The Epic of Gilgamesh was not written at all—instead it was "pressed" into wet clay tablets, using a system known as cuneiform—meaning "wedge-shaped," after the wedge-shaped tool used to do the pressing. When the clay tablets dried, they became the original "hard copies."

The text of the epic we normally read today, known as the Standard Version, took up 11 such tablets. (There is also a 12th tablet, but most scholars and translators don't consider it part of the original story, and leave it out; Shmoop will too.) According to tradition, the Standard Version of the Epic of Gilgamesh was composed by Sinleqqiunninni, a priest and scholar from Uruk. Sinleqqiunninni wrote in a language known as Standard Babylonian, a distant relative of modern Arabic and Hebrew.

But even though he created the definitive version of the story, Sinleqqiunninni didn't start from scratch. In particular, he relied on one earlier version composed between 1800-1600BCE, in a language known as Old Babylonian. But this version itself drew on even older poems written in a different language: Sumerian, the language spoken by the historical King Gilgamesh. These Sumerian poems may date back as far as 2100BCE.

Knowing about these earlier versions of the epics is actually extremely useful for modern scholars, translators, and even ordinary readers (like us). Because the tablets of the Standard Version are broken in many places, scholars sometimes use pieces from earlier versions to fill the gaps. No two translations of the Epic of Gilgameshfeature exactly the same text. Some translators use brackets, italics, and dots to emphasize the patchwork quality of the text; others, like Stephen Mitchell, use their imaginations to create a smooth, unbroken narrative.

The tale of how this epic was rediscovered is almost as amazing as how it got to be composed in the first place. Believe it or not, this masterpiece of world literature was completely unknown to humankind for about 2000 years, after the cuneiform writing system fell out of widespread use around the 1st century BCE.
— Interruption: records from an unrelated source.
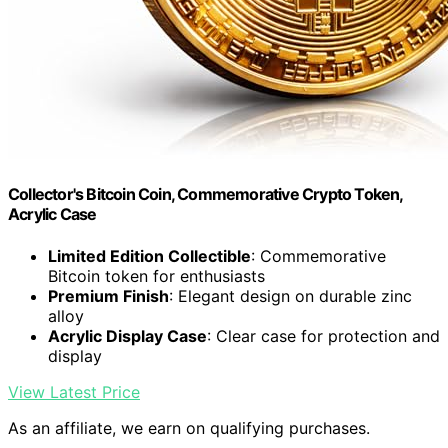
Collector's Bitcoin Coin, Commemorative Crypto Token,
Acrylic Case
Limited Edition Collectible
: Commemorative
Bitcoin token for enthusiasts
Premium Finish
: Elegant design on durable zinc
alloy
Acrylic Display Case
: Clear case for protection and
display
View Latest Price
As an affiliate, we earn on qualifying purchases.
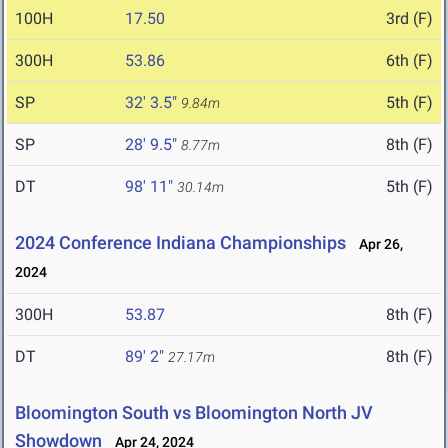
100H
17.50
3rd (F)
300H
53.86
6th (F)
SP
32' 3.5"
5th (F)
9.84m
SP
28' 9.5"
8th (F)
8.77m
DT
98' 11"
5th (F)
30.14m
2024 Conference Indiana Championships
Apr 26,
2024
300H
53.87
8th (F)
DT
89' 2"
8th (F)
27.17m
Bloomington South vs Bloomington North JV
Showdown
Apr 24, 2024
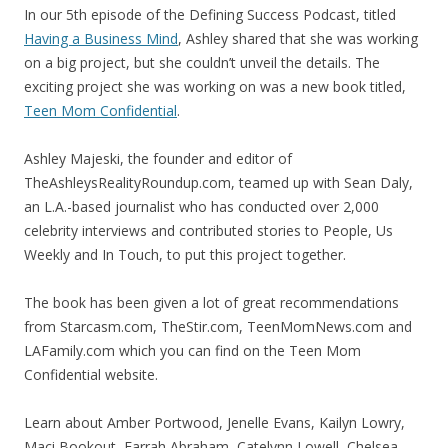
In our 5th episode of the Defining Success Podcast, titled
Having a Business Mind
, Ashley shared that she was working
on a big project, but she couldn’t unveil the details. The
exciting project she was working on was a new book titled,
Teen Mom Confidential
.
Ashley Majeski, the founder and editor of
TheAshleysRealityRoundup.com, teamed up with Sean Daly,
an L.A.-based journalist who has conducted over 2,000
celebrity interviews and contributed stories to People, Us
Weekly and In Touch, to put this project together.
The book has been given a lot of great recommendations
from Starcasm.com, TheStir.com, TeenMomNews.com and
LAFamily.com which you can find on the Teen Mom
Confidential website.
Learn about Amber Portwood, Jenelle Evans, Kailyn Lowry,
Maci Bookout, Farrah Abraham, Catelynn Lowell, Chelsea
That all changed in 1872, when George Smith, a young researcher in the British Museum happened to translate part of Tablet 11 of The Epic of Gilgamesh—though he didn't know what it was at the time. What astonished Smith and the people of his time was this tablet's story of the Flood, which had many striking parallels with the story of Noah in the Biblical Book of Genesis.

After Smith presented a translation of this story at a meeting of the Society of Biblical Archaeology, the editor of the Daily Telegraph newspaper sponsored him to go back to Nineveh and carry out excavations to find the remaining tablets. Smith did so, making him responsible for piecing together the basic framework of the epic we read today—translated into dozens of languages, and inspiring generations of readers. Including, we hope, you.